The rooms are each comfortably furnished with antiques; the bathrooms are completely updated, with new fixtures and details like a make-up mirror and upscale toiletries. Each room is decorated in a different style, with the unifying feature of and classic white bedspreads atop warm featherbeds – I slept so well, even in a twin bed! We laughed at this take on a “privacy, please” door-hanger.
Lunch was across the street at the Black Cat Café, then we browsed a few shops on Main Street – Cobbler & Co. (packed with stuff, each room a different theme! The staircase up to the second floor looks like it’s been autographed by everyone who walks through the door), McGillycuddy’s Naturals (I picked up some olive oil soap and a yummy peppermint lip balm), The Finishing Touch (great prices on scarves and costume jewelry), and, of course, the Beekman 1802 Mercantile.
We then hopped in the car to do a drive-by of the Beekman Mansion, the homestead that Josh and Brent purchased and have returned to a working farm. Maybe “drive-by” isn’t quite accurate; we did stop to take some pictures, but did respect the pleas for privacy. The farm is open to the public only for special events; there were none scheduled this weekend, in fact, “The Fabulous Beekman Boys” were in Los Angeles promoting their television show which airs on Planet Green.
After taking a series of photos, we looked for other local sites to visit. The fistful of tourist brochures we picked up indicated we were close (20 miles?) to the Howe Caverns, a series of underground caves. Half of the group braved the 80-minute underground tour, the rest enjoyed spending time relaxing in rocking chairs on the porch; I was in the less adventurous group, content with chatting and soaking up the sun.
Back at the American Hotel, we changed for dinner, and met in the bar. There we met George (that’s his back in the photo, really!), the American Hotel bartender (and also the village mortician), Michelle (the fun-loving realtor who sold the Beekman to Josh and Brent), and Austin Jetton (a Broadway musician turned chocolatier who creates Austintacious truffles). And, of course, the proprietors of the American Hotel, Garth and Doug, who are extremely gracious hosts (even when we got a bit obnoxious … and I’ll admit that when you get eight girlfriends away for the weekend, enjoying fine wine and dining, it can get a bit non-Emily-Post!)
Dinner was A-MAZ-ING! Seating began at the early-bird hour of 5:00; we opted for “late” dining at 7:00 (yes, this is still early, but not for Sharon Springs). After a delicious meal (really, check out the menus – we began with crisp ginger carrots, fresh bread with herbed butter … and FOUR HOURS LATER ended with maple cake and Beekman 1802 goats milk cheesecake).
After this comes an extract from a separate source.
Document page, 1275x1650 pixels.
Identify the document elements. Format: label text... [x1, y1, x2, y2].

Our server, Kyle, was entertaining, patient, and lots of fun; the assistants (Tina and Jenna) likewise treated us well. Although we begged, pleaded, flirted, and did everything but burst through the kitchen door, we were unable to meet the chef, Lee Woolver – a man of mystery, with fantastic culinary skills.
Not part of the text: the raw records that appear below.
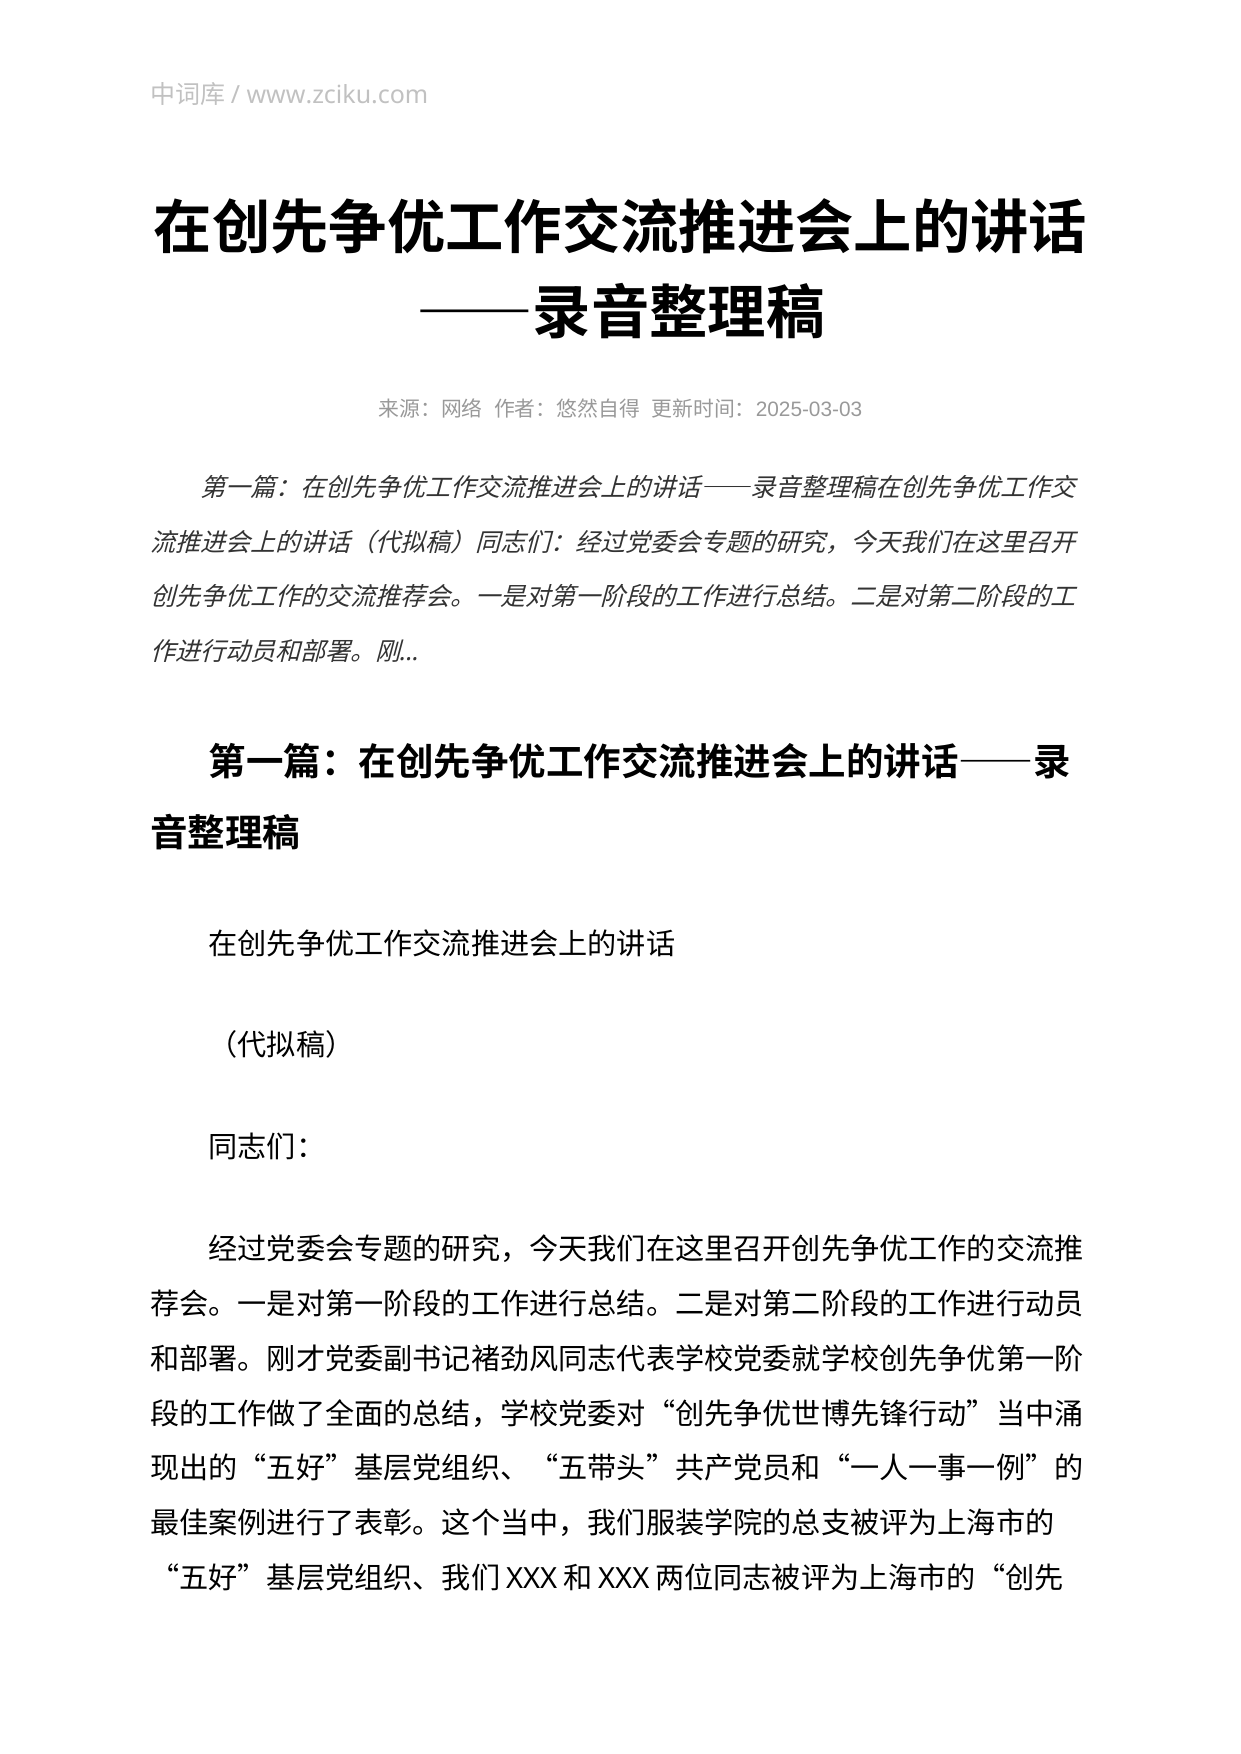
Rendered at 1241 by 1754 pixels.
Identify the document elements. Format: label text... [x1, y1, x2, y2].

text 第一篇：在创先争优工作交流推进会上的讲话——录音整理稿在创先争优工作交流推进会上的讲话（代拟稿）同志们：经过党委会专题的研究，今天我们在这里召开创先争优工作的交流推荐会。一是对第一阶段的工作进行总结。二是对第二阶段的工作进行动员和部署。刚... [150, 468, 1090, 667]
text 第一篇：在创先争优工作交流推进会上的讲话——录音整理稿 [150, 732, 1090, 857]
text 来源：网络 作者：悠然自得 更新时间：2025-03-03 [150, 397, 1090, 421]
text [150, 1226, 1090, 1597]
text 同志们： [150, 1124, 1090, 1166]
text （代拟稿） [150, 1022, 1090, 1064]
subtitle 在创先争优工作交流推进会上的讲话——录音整理稿 [150, 181, 1090, 350]
text 在创先争优工作交流推进会上的讲话 [150, 920, 1090, 962]
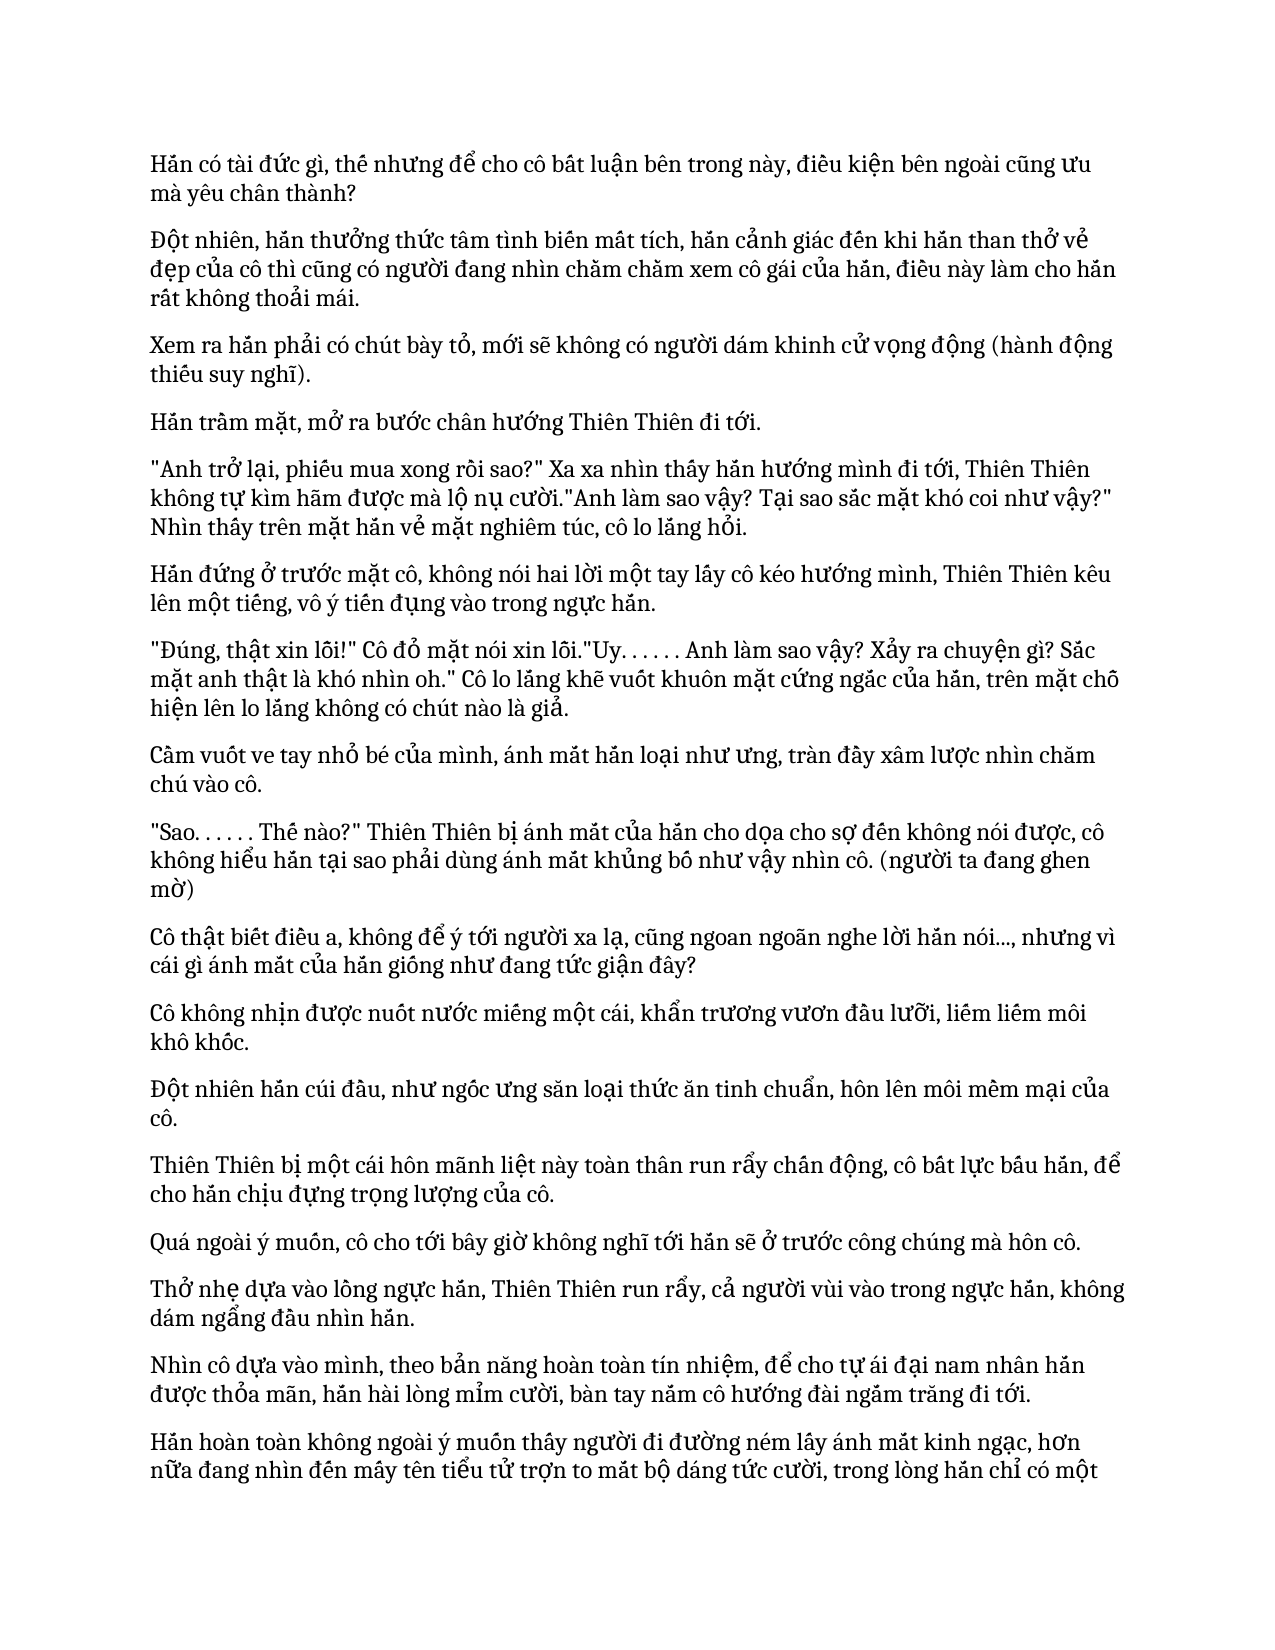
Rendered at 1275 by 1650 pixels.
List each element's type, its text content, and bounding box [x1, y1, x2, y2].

After a very good night’s sleep, we were back in the dining room for brunch. Doug greeted us with a well-placed inquiry about how we were feeling after the night before, and our server was careful not to crash the flatware. Breakfast was also top-notch — blueberry pancakes, swiss and asparagus omelet, homemade granola …. yum!
My friends headed south to Cooperstown for the day, but I opted to head back to Boston, as the drive was a bit longer for me. The weekend was a blast – who can argue with “eat, drink, and be merry!”??! I’d like to come back with J for a weekend, perhaps in the fall during the Harvest Fest; we could take in the Baseball Hall of Fame and Cooperstown Brewing, then loop up to Sharon Springs. I’m so glad my friends and I were able to explore the village that Josh Kilmer-Purcell shares in The Bucolic Plague, and hope to meet those Fabulous Beekman Boys on a return trip.